• Exercise prompt:
Reproduce every one of the following rows verbatim, keeping each field name and value unchanged and in the same order.

• Data listing:
------------------------------------------------------------------------

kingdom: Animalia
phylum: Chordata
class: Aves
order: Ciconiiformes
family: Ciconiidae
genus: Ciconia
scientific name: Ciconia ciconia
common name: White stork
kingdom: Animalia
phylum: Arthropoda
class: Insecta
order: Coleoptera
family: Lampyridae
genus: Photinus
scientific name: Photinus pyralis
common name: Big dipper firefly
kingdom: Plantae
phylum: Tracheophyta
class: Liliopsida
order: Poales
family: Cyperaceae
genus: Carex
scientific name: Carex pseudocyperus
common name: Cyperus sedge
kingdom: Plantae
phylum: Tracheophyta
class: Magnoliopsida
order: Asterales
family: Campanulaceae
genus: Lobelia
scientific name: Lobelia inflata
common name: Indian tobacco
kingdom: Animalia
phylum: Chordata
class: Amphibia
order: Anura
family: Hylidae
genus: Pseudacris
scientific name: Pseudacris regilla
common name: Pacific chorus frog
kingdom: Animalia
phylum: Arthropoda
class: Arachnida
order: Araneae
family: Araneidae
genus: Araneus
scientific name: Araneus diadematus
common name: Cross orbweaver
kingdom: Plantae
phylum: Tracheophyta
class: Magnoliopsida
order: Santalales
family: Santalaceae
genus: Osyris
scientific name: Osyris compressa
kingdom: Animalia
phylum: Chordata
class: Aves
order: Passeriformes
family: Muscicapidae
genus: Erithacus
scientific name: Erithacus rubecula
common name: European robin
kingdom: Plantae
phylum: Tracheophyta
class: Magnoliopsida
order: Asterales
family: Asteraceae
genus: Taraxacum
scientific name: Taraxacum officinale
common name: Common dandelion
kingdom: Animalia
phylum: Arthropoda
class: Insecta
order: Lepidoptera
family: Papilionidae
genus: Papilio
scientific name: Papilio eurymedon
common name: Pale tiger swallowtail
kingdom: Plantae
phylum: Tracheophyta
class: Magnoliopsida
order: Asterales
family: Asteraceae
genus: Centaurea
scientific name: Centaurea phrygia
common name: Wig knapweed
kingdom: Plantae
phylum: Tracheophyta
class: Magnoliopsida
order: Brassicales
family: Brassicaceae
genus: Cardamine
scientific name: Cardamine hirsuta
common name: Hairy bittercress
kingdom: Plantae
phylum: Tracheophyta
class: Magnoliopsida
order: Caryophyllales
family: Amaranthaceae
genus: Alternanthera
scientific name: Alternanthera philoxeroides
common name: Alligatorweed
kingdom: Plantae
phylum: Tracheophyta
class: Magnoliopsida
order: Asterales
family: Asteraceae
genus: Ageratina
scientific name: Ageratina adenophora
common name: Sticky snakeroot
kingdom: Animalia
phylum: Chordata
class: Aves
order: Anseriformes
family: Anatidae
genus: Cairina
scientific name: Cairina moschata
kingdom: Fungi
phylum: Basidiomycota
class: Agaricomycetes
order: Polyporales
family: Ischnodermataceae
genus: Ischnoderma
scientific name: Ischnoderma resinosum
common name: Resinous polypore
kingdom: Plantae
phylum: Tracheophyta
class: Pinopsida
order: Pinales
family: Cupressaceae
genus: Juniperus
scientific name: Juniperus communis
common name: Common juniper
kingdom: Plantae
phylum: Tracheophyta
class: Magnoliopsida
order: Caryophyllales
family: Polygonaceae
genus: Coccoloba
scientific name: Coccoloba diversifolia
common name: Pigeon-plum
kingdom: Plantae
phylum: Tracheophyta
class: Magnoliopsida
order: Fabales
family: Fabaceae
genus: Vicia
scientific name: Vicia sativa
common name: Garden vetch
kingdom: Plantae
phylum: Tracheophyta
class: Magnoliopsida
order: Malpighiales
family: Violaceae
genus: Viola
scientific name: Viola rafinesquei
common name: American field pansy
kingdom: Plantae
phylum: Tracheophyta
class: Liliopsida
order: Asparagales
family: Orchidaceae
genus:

------------------------------------------------------------------------

• Written response:
kingdom: Animalia
phylum: Chordata
class: Aves
order: Ciconiiformes
family: Ciconiidae
genus: Ciconia
scientific name: Ciconia ciconia
common name: White stork
kingdom: Animalia
phylum: Arthropoda
class: Insecta
order: Coleoptera
family: Lampyridae
genus: Photinus
scientific name: Photinus pyralis
common name: Big dipper firefly
kingdom: Plantae
phylum: Tracheophyta
class: Liliopsida
order: Poales
family: Cyperaceae
genus: Carex
scientific name: Carex pseudocyperus
common name: Cyperus sedge
kingdom: Plantae
phylum: Tracheophyta
class: Magnoliopsida
order: Asterales
family: Campanulaceae
genus: Lobelia
scientific name: Lobelia inflata
common name: Indian tobacco
kingdom: Animalia
phylum: Chordata
class: Amphibia
order: Anura
family: Hylidae
genus: Pseudacris
scientific name: Pseudacris regilla
common name: Pacific chorus frog
kingdom: Animalia
phylum: Arthropoda
class: Arachnida
order: Araneae
family: Araneidae
genus: Araneus
scientific name: Araneus diadematus
common name: Cross orbweaver
kingdom: Plantae
phylum: Tracheophyta
class: Magnoliopsida
order: Santalales
family: Santalaceae
genus: Osyris
scientific name: Osyris compressa
kingdom: Animalia
phylum: Chordata
class: Aves
order: Passeriformes
family: Muscicapidae
genus: Erithacus
scientific name: Erithacus rubecula
common name: European robin
kingdom: Plantae
phylum: Tracheophyta
class: Magnoliopsida
order: Asterales
family: Asteraceae
genus: Taraxacum
scientific name: Taraxacum officinale
common name: Common dandelion
kingdom: Animalia
phylum: Arthropoda
class: Insecta
order: Lepidoptera
family: Papilionidae
genus: Papilio
scientific name: Papilio eurymedon
common name: Pale tiger swallowtail
kingdom: Plantae
phylum: Tracheophyta
class: Magnoliopsida
order: Asterales
family: Asteraceae
genus: Centaurea
scientific name: Centaurea phrygia
common name: Wig knapweed
kingdom: Plantae
phylum: Tracheophyta
class: Magnoliopsida
order: Brassicales
family: Brassicaceae
genus: Cardamine
scientific name: Cardamine hirsuta
common name: Hairy bittercress
kingdom: Plantae
phylum: Tracheophyta
class: Magnoliopsida
order: Caryophyllales
family: Amaranthaceae
genus: Alternanthera
scientific name: Alternanthera philoxeroides
common name: Alligatorweed
kingdom: Plantae
phylum: Tracheophyta
class: Magnoliopsida
order: Asterales
family: Asteraceae
genus: Ageratina
scientific name: Ageratina adenophora
common name: Sticky snakeroot
kingdom: Animalia
phylum: Chordata
class: Aves
order: Anseriformes
family: Anatidae
genus: Cairina
scientific name: Cairina moschata
kingdom: Fungi
phylum: Basidiomycota
class: Agaricomycetes
order: Polyporales
family: Ischnodermataceae
genus: Ischnoderma
scientific name: Ischnoderma resinosum
common name: Resinous polypore
kingdom: Plantae
phylum: Tracheophyta
class: Pinopsida
order: Pinales
family: Cupressaceae
genus: Juniperus
scientific name: Juniperus communis
common name: Common juniper
kingdom: Plantae
phylum: Tracheophyta
class: Magnoliopsida
order: Caryophyllales
family: Polygonaceae
genus: Coccoloba
scientific name: Coccoloba diversifolia
common name: Pigeon-plum
kingdom: Plantae
phylum: Tracheophyta
class: Magnoliopsida
order: Fabales
family: Fabaceae
genus: Vicia
scientific name: Vicia sativa
common name: Garden vetch
kingdom: Plantae
phylum: Tracheophyta
class: Magnoliopsida
order: Malpighiales
family: Violaceae
genus: Viola
scientific name: Viola rafinesquei
common name: American field pansy
kingdom: Plantae
phylum: Tracheophyta
class: Liliopsida
order: Asparagales
family: Orchidaceae
genus:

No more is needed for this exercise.